Data excerpts
◇ ◇ ◇

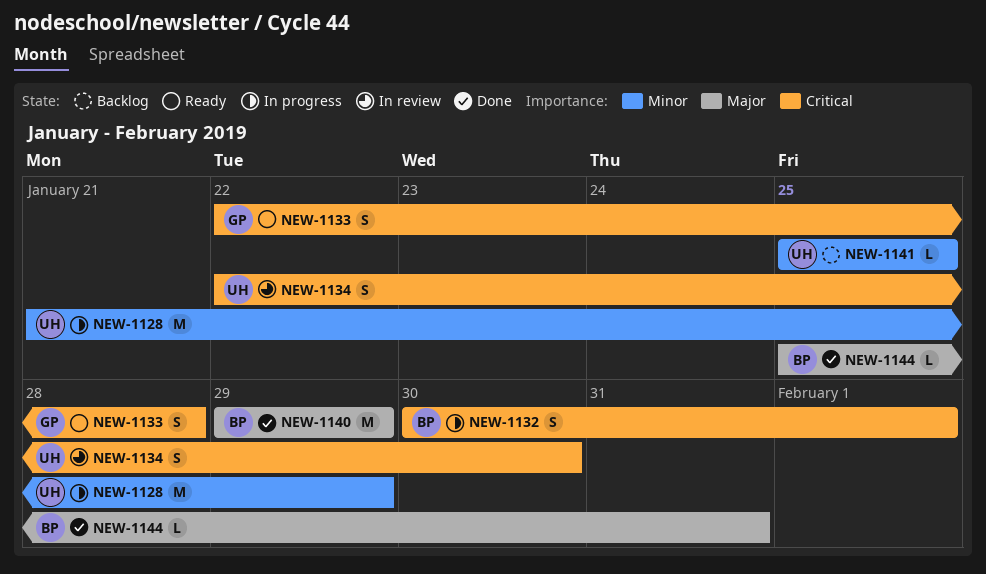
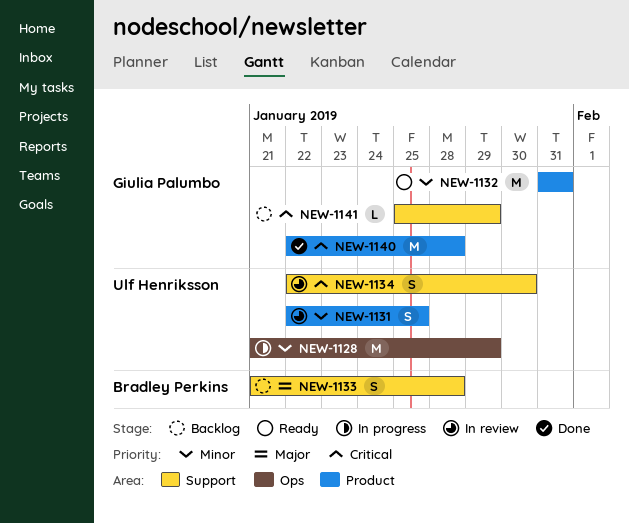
NEW-1131: none -> present
NEW-1132, status: In progress -> Ready
NEW-1132, owner: Bradley Perkins -> Giulia Palumbo
NEW-1132, priority: Critical -> Minor
NEW-1132, estimate: S -> M
NEW-1132, start: Jan 30 -> Jan 31
NEW-1132, due: Feb 1 -> Jan 31
NEW-1133, status: Ready -> Backlog
NEW-1133, owner: Giulia Palumbo -> Bradley Perkins
NEW-1133, priority: Critical -> Major
NEW-1133, start: Jan 22 -> Jan 21
NEW-1140, owner: Bradley Perkins -> Giulia Palumbo
NEW-1140, priority: Major -> Critical
NEW-1140, start: Jan 29 -> Jan 22
NEW-1140, due: Jan 29 -> Jan 28
NEW-1141, owner: Ulf Henriksson -> Giulia Palumbo
NEW-1141, priority: Minor -> Critical
NEW-1141, due: Jan 25 -> Jan 29
NEW-1144: present -> none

◇ ◇ ◇

WHAT IS EXPECTED: A complete answer gives every line of the data that includes "Giulia".

YOUR RESPONSE:
NEW-1132, owner: Bradley Perkins -> Giulia Palumbo
NEW-1133, owner: Giulia Palumbo -> Bradley Perkins
NEW-1140, owner: Bradley Perkins -> Giulia Palumbo
NEW-1141, owner: Ulf Henriksson -> Giulia Palumbo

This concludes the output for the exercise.